Lo potete scaricare dai siti delle associazioni italiane che hanno aderito all'iniziativa, come l'AVS: pagina di download
Solo tre articoli in questa edizione, ma della serie "pochi ma buoni":
- Il giardino di Dio, di Enrico Cattani
Un reportage ricco di foto di fiori, non di pesci, ma dalla quale traspaiono le conoscenze enciclopediche di Enrico, EC di it.hobby.acquari, che ormai ha preso gusto a visitare i luoghi da cui provengono i pesci che alleva (sogno irrealizzabile di molti altri acquariofili) :-) - Microctenopoma ansorgii, di Lorenzo Bardotti
articolo con foto veramente splendide di Lorenzo "Cinghialo" su una specie molto poco conosciuta ma bellissima e di grande soddisfazione. Lorenzo è stato uno dei pochissimi che sono riusciti a descrivere ed immortalare i momenti della riproduzione, fugando così molte "leggende metropolitane" che giravano intorno a questa specie. - Mikrogeophagus ramirezi, di Andrea Samorì
Resoconto della riproduzione dei famosissimi (invece) ram nelle vasche di Andrea, con foto impressionanti delle centinaia dfamelici avannotti che aveva nelle vasche :-)

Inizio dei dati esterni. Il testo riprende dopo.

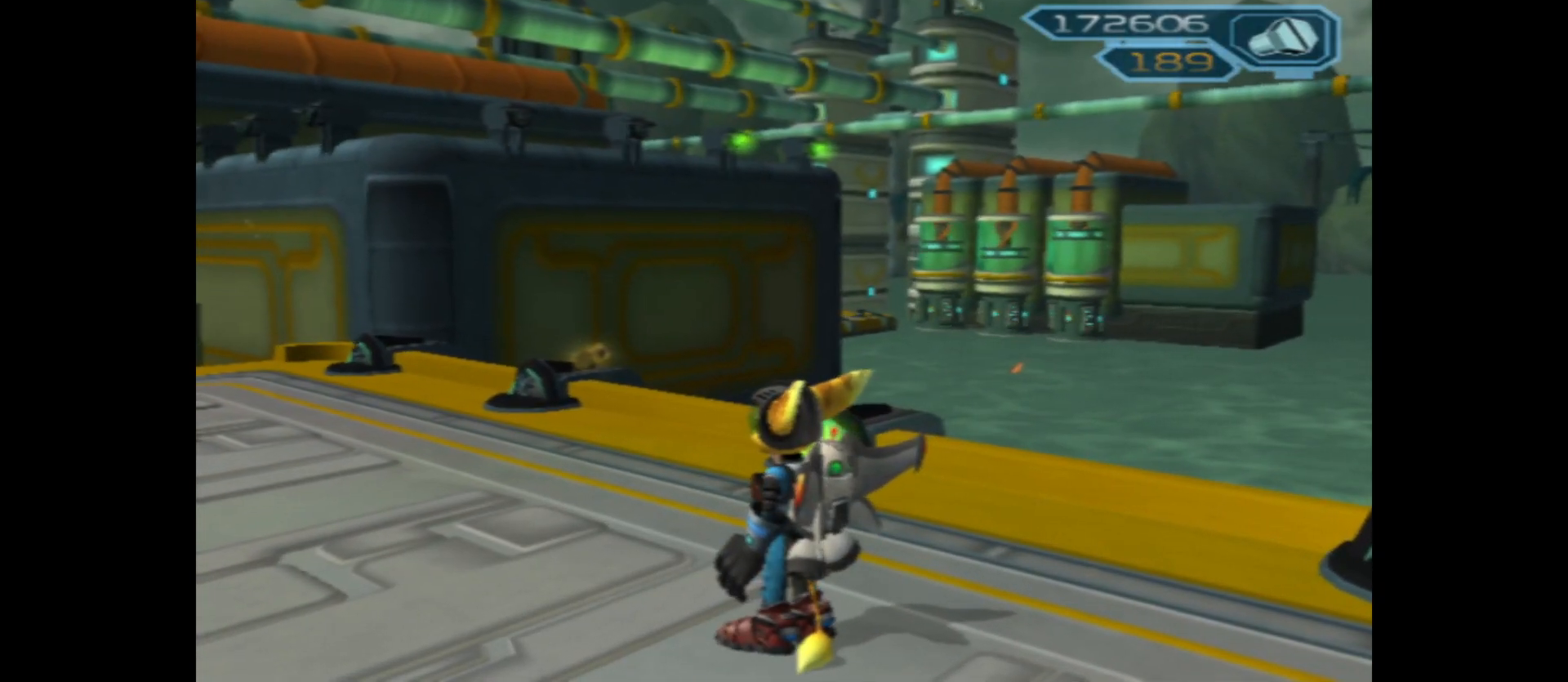
{"buttons": [], "left_stick": "up-left", "right_stick": "up-right", "events": [[33, "right_stick", "right"], [200, "right_stick", "up-right"]]}
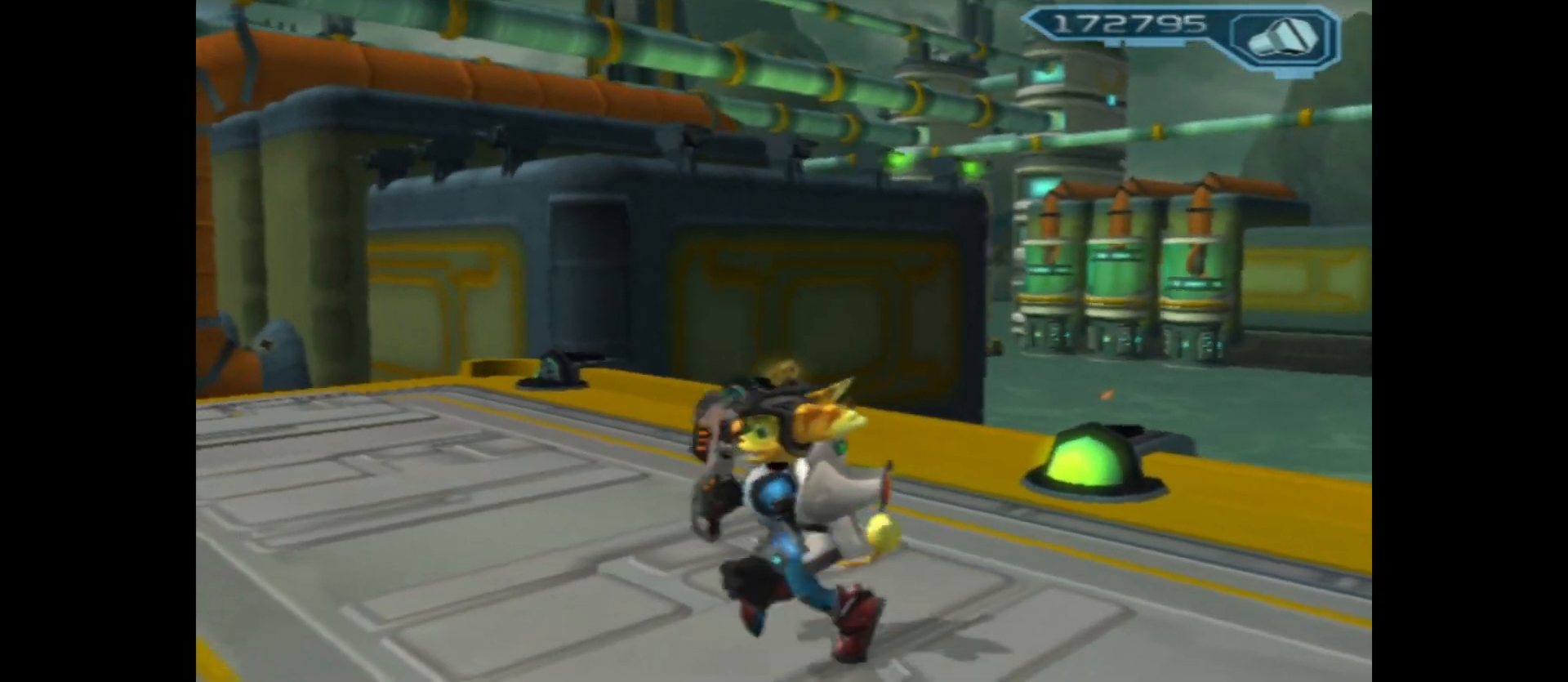
{"buttons": [], "left_stick": "center", "right_stick": "up-right", "events": [[500, "left_stick", "center"]]}
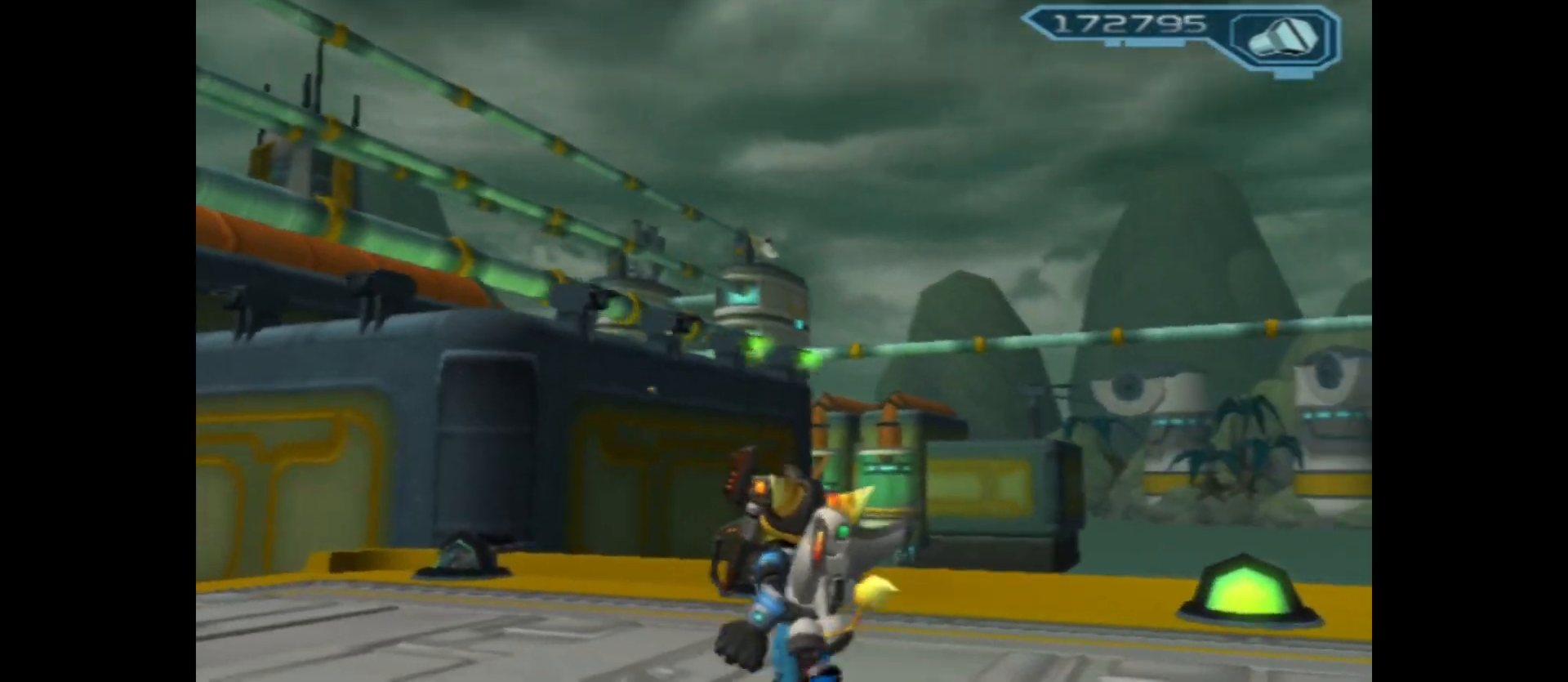
{"buttons": [], "left_stick": "center", "right_stick": "right", "events": [[83, "right_stick", "right"]]}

Vi riporto però, l'editoriale di Graziano, perchè sia da stimolo a tutti quelli che leggono e apprezzano Playfish, a cercare di dare nel proprio piccolo qualcosina in cambio... Cercherò di buttare giù qualcosa, fatelo anche voi :-)
Cari amici di Playfsh;
parafrasando una famosa frase di Woody Allen potremmo dire: "le associazioni sono in difficoltà , le riviste d’acquariofilia chiudono e anche noi non ci sentiamo molto bene".
Non vogliamo certo spaventarvi, ma evidentemente la crisi che aleggia sul nostro Paese ha intaccato anche il mondo dell’acquariofilia.

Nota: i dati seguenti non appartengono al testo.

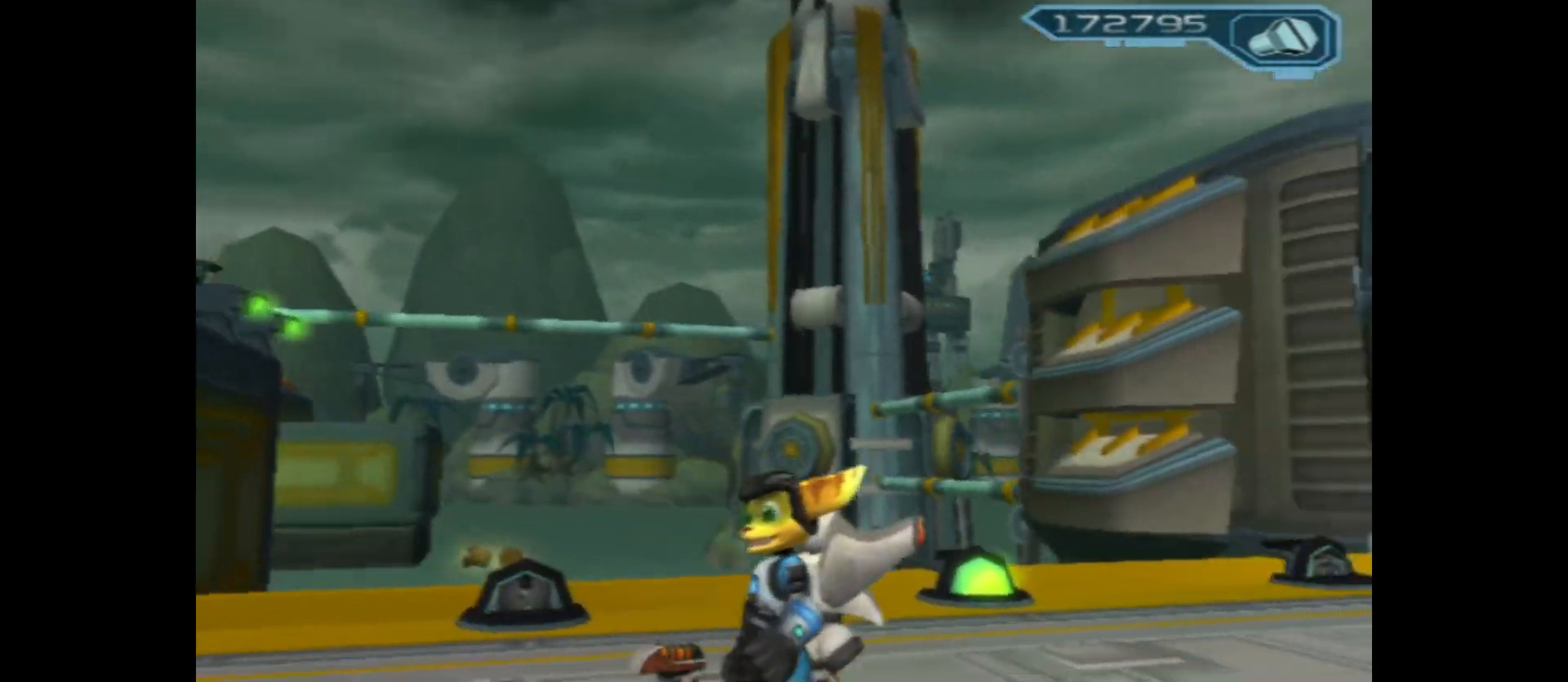
{"buttons": [], "left_stick": "up", "right_stick": "right", "events": [[33, "left_stick", "up-right"], [317, "left_stick", "up"]]}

Chiacchierando con gli amici di diverse associazioni è emerso che in tutte, chi più chi meno, c'è stato un calo negli iscritti ma soprattutto nella partecipazione alle serate e più in generale alle attività associative (anche nella "dirigenza").
C'è chi accusa internet e la proliferazione di siti, forum, newsgroup e quant’altro, ma noi non crediamo che sia questo il vero motivo, e per cercare di approfondire non basterebbero le pagine di questa rivista, quindi non ci proviamo nemmeno.
Tornando a noi, come sapete Playfsh si basa sull’apporto di esperienze, più o meno approfondite e generalmente di taglio amatoriale più che scientifco, da parte di appassionati iscritti alle associazioni che collaborano (diciamo meglio “che dovrebbero collaborare”), o al newsgroup it.hobby.acquari, di conseguenza anche noi abbiamo risentito del colpo visto che di articoli ce ne arrivano pochini, e la spia della riserva è accesa da tempo.
Per noi della redazione non è certo un problema, siamo tutti volontari e per organizzare Playfsh non prendiamo un euro, anzi di solito ce ne mettiamo dei nostri per distribuire la rivista alle manifestazioni (senza considerare il tempo impiegato).
Ma ci dispiace per voi perchè ogni volta che esce un nuovo numero veniamo letteralmente sommersi da messaggi di congratulazioni e complimenti. In questo momento, è vero, le uscite sono state ritardate dalle diffcoltà di tempo di alcuni di noi, sommersi di lavoro alla faccia della “crisi”, ma resta comunque un fatto centrale: se non abbiamo materiale non possiamo “andare in stampa”.
Invitiamo così tutti, partendo dai responsabili delle associazioni che “sostengono Playfsh”, a decidere quale vogliono che sia il futuro di questa bella iniziativa. La lasciamo morire come le altre riviste illustri del settore, o decidiamo diversamente, e dimostriamo che “si può fareeeee..”?